So burning wood is renewable?? Wow you really do want us to go back to the 1100s.
How convenient that you ignore the other renewables that make up the energy mix to pick the one thing that is problematic. OH NO WOOD IS NOT RENEWABLE SO LET'S IGNORE SOLAR AND WIND POWER.
Perhaps one day when you actually have a solar system for yourself you'll see. Great for a home, but unless you seriously overspec panels cloudy days don't help.
This is exactly why you overspec.
Oh another thing you need a battery without that you're either going to use Eskom or a generator for power.
This is exactly why you get lithium batteries.
Now on a country scale you cannot run heavy industry on unreliable power, also once again think about it logically.
****. You cannot run industry on renewables? Better tell Germany that their 256.2 TWh of power that it's going to try and go into a smelter or factory and get rejected because it's a renewable watt, not a fossil fuel watt.
Big oil and coal fund renewables, but not nuclear, why?

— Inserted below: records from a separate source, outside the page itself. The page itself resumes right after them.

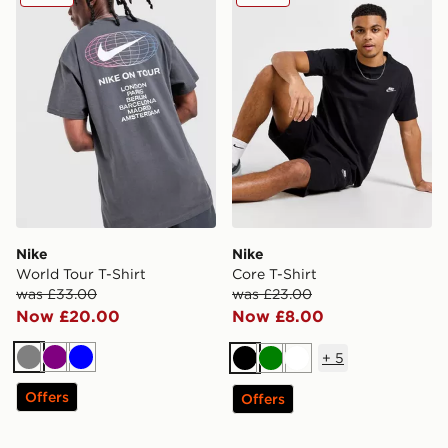
Nike
Nike
World Tour T-Shirt
Core T-Shirt
was £33.00
was £23.00
Now £20.00
Now £8.00
+
5
Grey
Purple
Blue
Black
Green
White
Offers
Offers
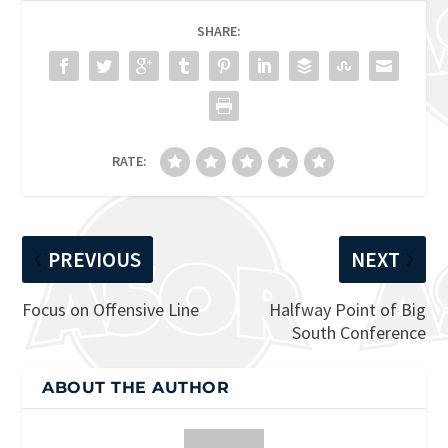
SHARE:
RATE:
PREVIOUS
NEXT
Focus on Offensive Line
Halfway Point of Big
South Conference
ABOUT THE AUTHOR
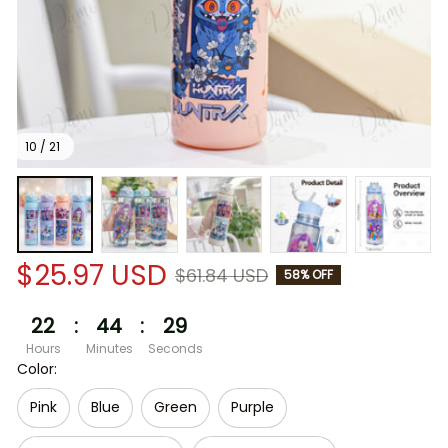
10 / 21
$25.97 USD
$61.84 USD
58% OFF
22
:
44
:
29
Hours
Minutes
Seconds
Color:
Pink
Blue
Green
Purple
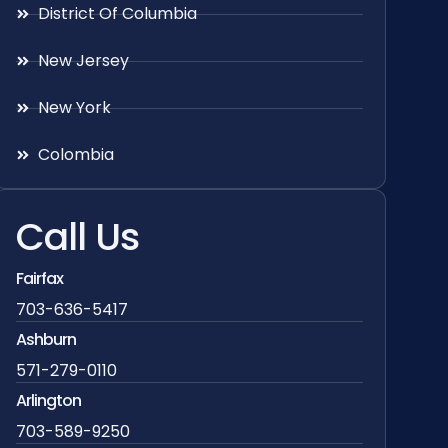
District Of Columbia
New Jersey
New York
Colombia
Call Us
Fairfax
703-636-5417
Ashburn
571-279-0110
Arlington
703-589-9250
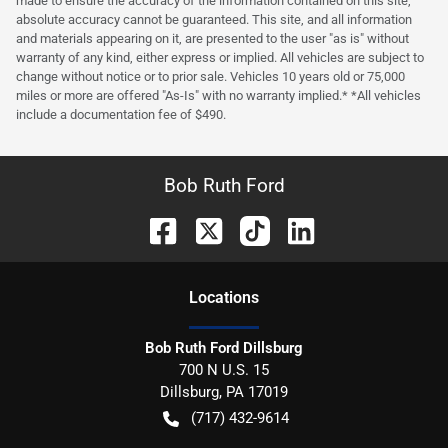
made to ensure the accuracy of the information contained on this site,
absolute accuracy cannot be guaranteed. This site, and all information
and materials appearing on it, are presented to the user "as is" without
warranty of any kind, either express or implied. All vehicles are subject to
change without notice or to prior sale. Vehicles 10 years old or 75,000
miles or more are offered "As-Is" with no warranty implied.* *All vehicles
include a documentation fee of $490.
Bob Ruth Ford
Location
s
Bob Ruth Ford Dillsburg
700 N U.S. 15
Dillsburg
,
PA
17019
(717) 432-9614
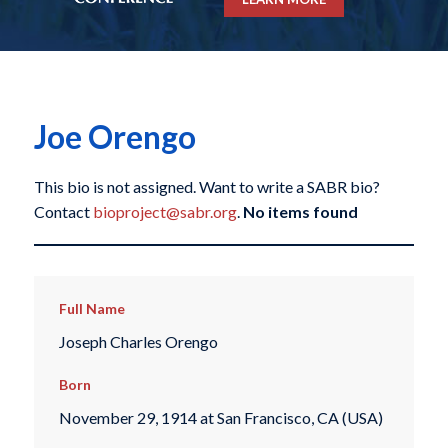
Joe Orengo
This bio is not assigned. Want to write a SABR bio?
Contact
bioproject@sabr.org
.
No items found
Full Name
Joseph Charles Orengo
Born
November 29, 1914 at San Francisco, CA (USA)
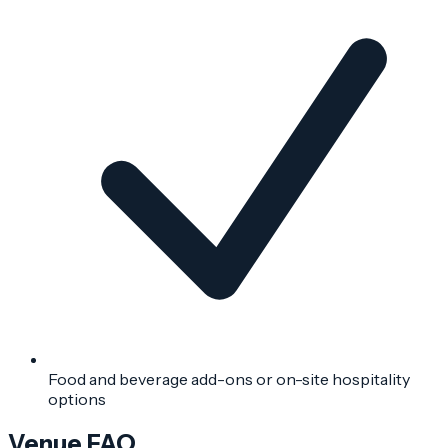
Food and beverage add-ons or on-site hospitality
options
Venue FAQ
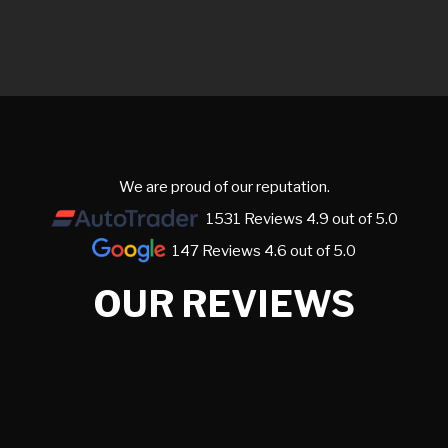
We are proud of our reputation.
1531 Reviews 4.9 out of 5.0
147 Reviews 4.6 out of 5.0
OUR REVIEWS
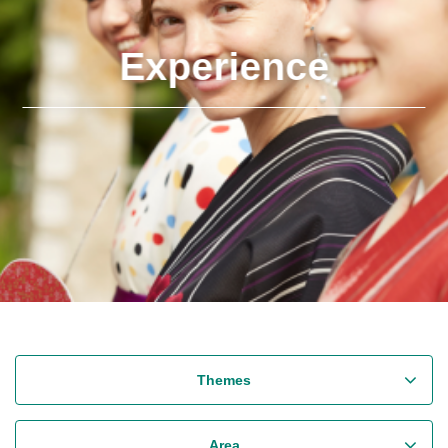
Experience
Themes
Area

Cause one still needs them, the other doesn't.
Sources.
In South Africa our electrical grid is already unstable, now you want to add more instability by throwing in the power of it gods?
How does adding renewable watts to the grid make it more unstable than it already is? Or let me put that another way: how will keeping renewable energy off the grid make it more stable than it is currently?
Perhaps one day when we have cheap, reliable and easily dispatchable storage renewables would work. But for now it's still not there yet.
Explain to me how our current coal plants are cheap, reliable and easily dispatchable? Even if we build new ones, they are likely to be as stuffed up as Kusile and Medupi. Nuclear is reliable, but it's not cheap and will take 10+ years to build (not factoring in corruption an incompetence in government). Gas is the only thing that could help create more stability, but we don't have enough gas supply infrastructure to support it locally en-mass (yet).
Here's what annoys me about every one of your arguments at the end of the day: for you, if you can't service big industry, renewables are not worth the time. But the way I see it, renewables CAN help fill a gap, even if it's just by reducing the amount of energy homes and certain businesses use, during the day, and at night if places have battery storage.
Renewables are not perfect, but we can get them up and running quickly, and in the long run they will be cheaper than any other solution we currently have as the tech driving renewable energy production and, more importantly, renewable energy storage is only getting cheaper and more efficient. This means that we can help alleviate the strain on the system with renewable energy that we can get up and running within the space of 24 month.
Or we can "not bother" with any kind of renewable energy and just let things get worse for the next 5-10+ years while we build more reliable baseload. That's what you seem to be advocating for.